### Work item
According to the Howling Hex review below, why does the notion of "the best of the Howling Hex" go against the band's basic concept? Answer in one to three sentences.

### Source extract
The Howling Hex, The Best Of… (Drag City)

On one level, the notion that there is such a thing as “the best of the Howling Hex” flies in the face of the basic concept of the Howling Hex. Neil Michael Hagerty’s detuned, dissonant, awkward, uncomfortable guitars (and other noises) are by their very nature anti-commercial. They are not easily absorbed, and they are, generally, not for the masses. Of course, when you interpose yourself into his music, which is how you have to engage this stuff, you are often taken aback by the upside down beauty that emerges from the ugly. “Primetime Clown” is a really good example, but, on the other hand, “Green Limo” struggles to bust through the monotonic/monomaniacal beat, and the joke starts to wear thin quickly as it drags the album down. When he does let it all hang out it’s like a perverted force of nature; the 24-minute long “Trashcan Bahamas” could stand as an EP all by itself and confuse the shit out of 99.4% of the population, complete with incessant marching band beats and birdman, David Thomas-esque vocalizing. After a half hour of the same rhythmic tendencies over and over, all the songs synch together into a multi-limbed monstrosity. Just as it was meant to be, even though it’s actually a comp. of miscellaneous tracks. Come to think of it, I take back what I said at the start of this review. The Best of the Howling Hex is exactly that kind of ungainly, “up is down, left is right,” gutter poetry that emerges in your mind’s ear after sitting through this set. This world demands it. In a world where nothing makes sense, it makes perfect sense.

### Supplied records

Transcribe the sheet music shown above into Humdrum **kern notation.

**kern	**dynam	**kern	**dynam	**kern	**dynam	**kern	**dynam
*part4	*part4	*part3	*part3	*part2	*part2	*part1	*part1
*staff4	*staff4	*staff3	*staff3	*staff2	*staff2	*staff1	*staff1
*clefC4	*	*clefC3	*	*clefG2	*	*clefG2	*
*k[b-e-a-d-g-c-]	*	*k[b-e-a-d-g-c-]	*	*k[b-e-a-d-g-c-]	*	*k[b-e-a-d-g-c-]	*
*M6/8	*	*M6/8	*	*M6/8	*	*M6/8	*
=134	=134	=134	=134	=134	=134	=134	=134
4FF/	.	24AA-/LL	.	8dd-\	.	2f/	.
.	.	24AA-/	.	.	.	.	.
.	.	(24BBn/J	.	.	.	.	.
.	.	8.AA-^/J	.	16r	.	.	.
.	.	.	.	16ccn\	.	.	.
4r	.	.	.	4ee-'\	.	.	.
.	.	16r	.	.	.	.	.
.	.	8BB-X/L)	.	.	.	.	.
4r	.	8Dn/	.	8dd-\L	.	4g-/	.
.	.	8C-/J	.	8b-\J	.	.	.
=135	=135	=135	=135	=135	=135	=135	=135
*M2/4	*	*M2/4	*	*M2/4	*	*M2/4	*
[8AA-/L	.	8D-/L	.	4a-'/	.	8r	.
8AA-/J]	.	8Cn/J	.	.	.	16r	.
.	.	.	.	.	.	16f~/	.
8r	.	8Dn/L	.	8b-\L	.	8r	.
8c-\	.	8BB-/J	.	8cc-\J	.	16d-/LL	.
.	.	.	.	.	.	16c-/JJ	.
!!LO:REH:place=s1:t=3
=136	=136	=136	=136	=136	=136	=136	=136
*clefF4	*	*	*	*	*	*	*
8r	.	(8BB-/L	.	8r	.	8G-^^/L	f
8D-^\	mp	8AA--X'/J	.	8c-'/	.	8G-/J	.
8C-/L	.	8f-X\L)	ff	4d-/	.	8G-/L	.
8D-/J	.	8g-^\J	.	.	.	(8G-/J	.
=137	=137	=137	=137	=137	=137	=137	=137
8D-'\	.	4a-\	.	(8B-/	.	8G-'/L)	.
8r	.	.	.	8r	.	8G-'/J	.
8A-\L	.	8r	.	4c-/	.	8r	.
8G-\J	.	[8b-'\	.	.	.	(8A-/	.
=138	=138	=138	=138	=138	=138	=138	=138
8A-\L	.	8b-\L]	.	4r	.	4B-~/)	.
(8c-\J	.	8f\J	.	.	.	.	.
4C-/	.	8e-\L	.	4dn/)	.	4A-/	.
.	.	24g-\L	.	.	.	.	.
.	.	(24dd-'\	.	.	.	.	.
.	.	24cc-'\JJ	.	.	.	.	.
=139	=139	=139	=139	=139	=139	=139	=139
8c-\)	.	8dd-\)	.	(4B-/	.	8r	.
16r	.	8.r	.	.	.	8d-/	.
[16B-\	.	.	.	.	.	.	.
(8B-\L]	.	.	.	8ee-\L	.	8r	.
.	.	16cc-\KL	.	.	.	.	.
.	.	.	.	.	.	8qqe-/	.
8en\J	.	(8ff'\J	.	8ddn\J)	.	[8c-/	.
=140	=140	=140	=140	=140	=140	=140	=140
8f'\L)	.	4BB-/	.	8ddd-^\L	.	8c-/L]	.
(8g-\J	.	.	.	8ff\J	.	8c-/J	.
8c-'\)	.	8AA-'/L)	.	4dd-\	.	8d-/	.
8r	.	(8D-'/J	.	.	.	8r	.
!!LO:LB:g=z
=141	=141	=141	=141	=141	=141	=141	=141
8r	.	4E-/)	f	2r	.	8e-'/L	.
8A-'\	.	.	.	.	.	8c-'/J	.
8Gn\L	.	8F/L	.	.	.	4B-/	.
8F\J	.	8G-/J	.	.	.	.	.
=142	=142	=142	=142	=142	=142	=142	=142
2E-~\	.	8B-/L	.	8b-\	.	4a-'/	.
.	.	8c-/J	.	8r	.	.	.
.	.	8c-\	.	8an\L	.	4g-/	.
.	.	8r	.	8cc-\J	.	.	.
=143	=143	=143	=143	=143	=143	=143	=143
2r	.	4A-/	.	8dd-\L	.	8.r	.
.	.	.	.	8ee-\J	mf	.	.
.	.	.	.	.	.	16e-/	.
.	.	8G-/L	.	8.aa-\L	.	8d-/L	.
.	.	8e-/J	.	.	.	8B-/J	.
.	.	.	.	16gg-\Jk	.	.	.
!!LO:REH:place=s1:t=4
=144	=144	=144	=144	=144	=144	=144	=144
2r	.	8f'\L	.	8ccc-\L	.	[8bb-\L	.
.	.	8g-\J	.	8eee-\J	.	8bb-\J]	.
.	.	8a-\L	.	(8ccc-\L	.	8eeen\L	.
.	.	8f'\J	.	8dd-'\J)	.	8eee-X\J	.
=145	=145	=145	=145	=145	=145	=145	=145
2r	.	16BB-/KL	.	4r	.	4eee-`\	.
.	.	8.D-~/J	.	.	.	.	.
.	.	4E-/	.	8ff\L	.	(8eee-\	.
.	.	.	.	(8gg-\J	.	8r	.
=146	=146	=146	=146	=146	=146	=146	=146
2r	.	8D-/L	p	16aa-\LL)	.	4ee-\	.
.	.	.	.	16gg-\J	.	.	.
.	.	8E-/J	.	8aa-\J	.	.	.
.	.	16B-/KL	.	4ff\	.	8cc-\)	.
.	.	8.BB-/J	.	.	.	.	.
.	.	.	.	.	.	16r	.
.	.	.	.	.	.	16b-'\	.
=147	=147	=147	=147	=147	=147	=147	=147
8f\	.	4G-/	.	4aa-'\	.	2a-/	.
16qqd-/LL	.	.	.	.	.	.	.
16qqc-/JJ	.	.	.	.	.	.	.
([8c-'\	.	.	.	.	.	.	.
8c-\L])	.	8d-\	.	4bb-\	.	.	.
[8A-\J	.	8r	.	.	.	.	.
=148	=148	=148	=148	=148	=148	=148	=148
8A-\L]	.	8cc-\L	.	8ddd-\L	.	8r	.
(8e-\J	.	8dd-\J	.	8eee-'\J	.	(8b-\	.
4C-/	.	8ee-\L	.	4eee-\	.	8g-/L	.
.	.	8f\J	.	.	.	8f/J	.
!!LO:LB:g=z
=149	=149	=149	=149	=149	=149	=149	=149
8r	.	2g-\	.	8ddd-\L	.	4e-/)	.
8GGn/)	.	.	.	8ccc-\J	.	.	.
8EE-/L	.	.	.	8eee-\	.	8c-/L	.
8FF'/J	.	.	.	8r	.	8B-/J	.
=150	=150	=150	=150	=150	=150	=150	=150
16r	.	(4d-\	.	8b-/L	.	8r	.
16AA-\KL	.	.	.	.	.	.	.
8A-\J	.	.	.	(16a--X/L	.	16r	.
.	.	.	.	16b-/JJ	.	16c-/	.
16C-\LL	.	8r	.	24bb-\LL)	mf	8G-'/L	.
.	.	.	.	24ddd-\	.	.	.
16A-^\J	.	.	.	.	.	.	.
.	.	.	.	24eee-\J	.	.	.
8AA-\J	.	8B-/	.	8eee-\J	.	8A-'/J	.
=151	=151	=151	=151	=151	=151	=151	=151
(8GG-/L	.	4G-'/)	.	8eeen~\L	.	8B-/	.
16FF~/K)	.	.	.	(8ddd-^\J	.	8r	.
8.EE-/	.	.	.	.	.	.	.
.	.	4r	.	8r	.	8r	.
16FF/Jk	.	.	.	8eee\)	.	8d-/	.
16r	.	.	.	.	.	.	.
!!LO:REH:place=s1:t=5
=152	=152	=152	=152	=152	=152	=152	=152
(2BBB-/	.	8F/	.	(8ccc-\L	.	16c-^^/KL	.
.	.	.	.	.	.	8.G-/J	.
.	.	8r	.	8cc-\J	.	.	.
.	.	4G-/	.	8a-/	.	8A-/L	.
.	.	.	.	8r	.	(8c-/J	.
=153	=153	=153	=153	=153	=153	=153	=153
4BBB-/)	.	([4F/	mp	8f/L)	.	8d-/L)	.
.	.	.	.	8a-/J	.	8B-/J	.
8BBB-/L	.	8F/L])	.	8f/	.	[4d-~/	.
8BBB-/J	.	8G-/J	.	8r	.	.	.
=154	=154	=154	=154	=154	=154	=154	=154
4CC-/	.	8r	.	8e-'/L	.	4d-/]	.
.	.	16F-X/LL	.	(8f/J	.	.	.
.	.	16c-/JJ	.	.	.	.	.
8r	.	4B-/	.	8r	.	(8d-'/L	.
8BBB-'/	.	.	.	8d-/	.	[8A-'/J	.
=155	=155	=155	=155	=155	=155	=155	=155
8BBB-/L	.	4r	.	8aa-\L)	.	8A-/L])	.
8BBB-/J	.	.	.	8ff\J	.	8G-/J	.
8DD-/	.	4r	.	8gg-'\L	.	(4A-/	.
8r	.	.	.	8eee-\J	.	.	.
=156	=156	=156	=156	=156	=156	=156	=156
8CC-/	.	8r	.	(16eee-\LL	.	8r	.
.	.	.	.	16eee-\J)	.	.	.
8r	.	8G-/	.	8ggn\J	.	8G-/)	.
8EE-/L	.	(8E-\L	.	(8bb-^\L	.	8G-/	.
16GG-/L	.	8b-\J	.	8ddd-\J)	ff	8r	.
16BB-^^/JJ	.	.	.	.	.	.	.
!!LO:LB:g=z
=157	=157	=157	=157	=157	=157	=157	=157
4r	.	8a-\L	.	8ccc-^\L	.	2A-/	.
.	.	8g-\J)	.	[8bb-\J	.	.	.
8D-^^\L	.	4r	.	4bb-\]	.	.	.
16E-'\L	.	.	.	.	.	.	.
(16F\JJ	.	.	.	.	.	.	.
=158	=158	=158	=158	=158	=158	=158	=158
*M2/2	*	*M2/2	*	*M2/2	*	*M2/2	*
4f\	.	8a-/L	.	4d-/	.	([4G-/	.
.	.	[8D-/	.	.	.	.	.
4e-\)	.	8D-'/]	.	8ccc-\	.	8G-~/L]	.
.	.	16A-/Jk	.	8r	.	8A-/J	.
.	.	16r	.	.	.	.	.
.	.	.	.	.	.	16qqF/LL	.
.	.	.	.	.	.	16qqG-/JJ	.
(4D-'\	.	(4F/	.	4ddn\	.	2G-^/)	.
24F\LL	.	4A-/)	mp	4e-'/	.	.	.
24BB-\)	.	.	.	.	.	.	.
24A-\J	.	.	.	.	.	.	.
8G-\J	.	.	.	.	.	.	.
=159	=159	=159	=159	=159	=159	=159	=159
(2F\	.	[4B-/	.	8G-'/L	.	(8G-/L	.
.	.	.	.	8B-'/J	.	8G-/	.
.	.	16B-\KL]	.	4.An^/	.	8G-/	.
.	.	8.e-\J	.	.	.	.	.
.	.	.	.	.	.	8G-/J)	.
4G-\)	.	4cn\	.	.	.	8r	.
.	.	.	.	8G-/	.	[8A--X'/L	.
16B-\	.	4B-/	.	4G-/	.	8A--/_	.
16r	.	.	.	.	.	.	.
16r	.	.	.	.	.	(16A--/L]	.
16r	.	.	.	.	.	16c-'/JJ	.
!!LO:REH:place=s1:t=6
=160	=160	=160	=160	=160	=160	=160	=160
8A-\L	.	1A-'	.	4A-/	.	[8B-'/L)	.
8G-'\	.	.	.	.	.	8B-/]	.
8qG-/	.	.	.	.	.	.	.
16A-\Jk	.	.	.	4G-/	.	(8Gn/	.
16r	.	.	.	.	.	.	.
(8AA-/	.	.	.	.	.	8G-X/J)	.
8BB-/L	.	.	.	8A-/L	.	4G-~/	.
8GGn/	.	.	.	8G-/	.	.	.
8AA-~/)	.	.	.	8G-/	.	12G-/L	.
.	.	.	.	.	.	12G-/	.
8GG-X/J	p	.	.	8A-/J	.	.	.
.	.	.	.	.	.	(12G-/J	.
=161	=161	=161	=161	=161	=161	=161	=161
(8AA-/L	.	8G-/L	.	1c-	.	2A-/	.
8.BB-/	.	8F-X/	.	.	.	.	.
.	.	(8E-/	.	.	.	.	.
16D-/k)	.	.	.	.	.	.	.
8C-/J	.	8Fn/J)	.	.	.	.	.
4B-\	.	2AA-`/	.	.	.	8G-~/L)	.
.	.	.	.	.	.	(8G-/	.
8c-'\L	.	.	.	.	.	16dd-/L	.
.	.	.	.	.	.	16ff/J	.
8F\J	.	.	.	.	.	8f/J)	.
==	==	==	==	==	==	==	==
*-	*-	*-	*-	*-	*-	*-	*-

### Result
Neil Michael Hagerty's detuned, dissonant, awkward, uncomfortable guitars and other noises are anti-commercial by their very nature. They are not easily absorbed and are generally not for the masses.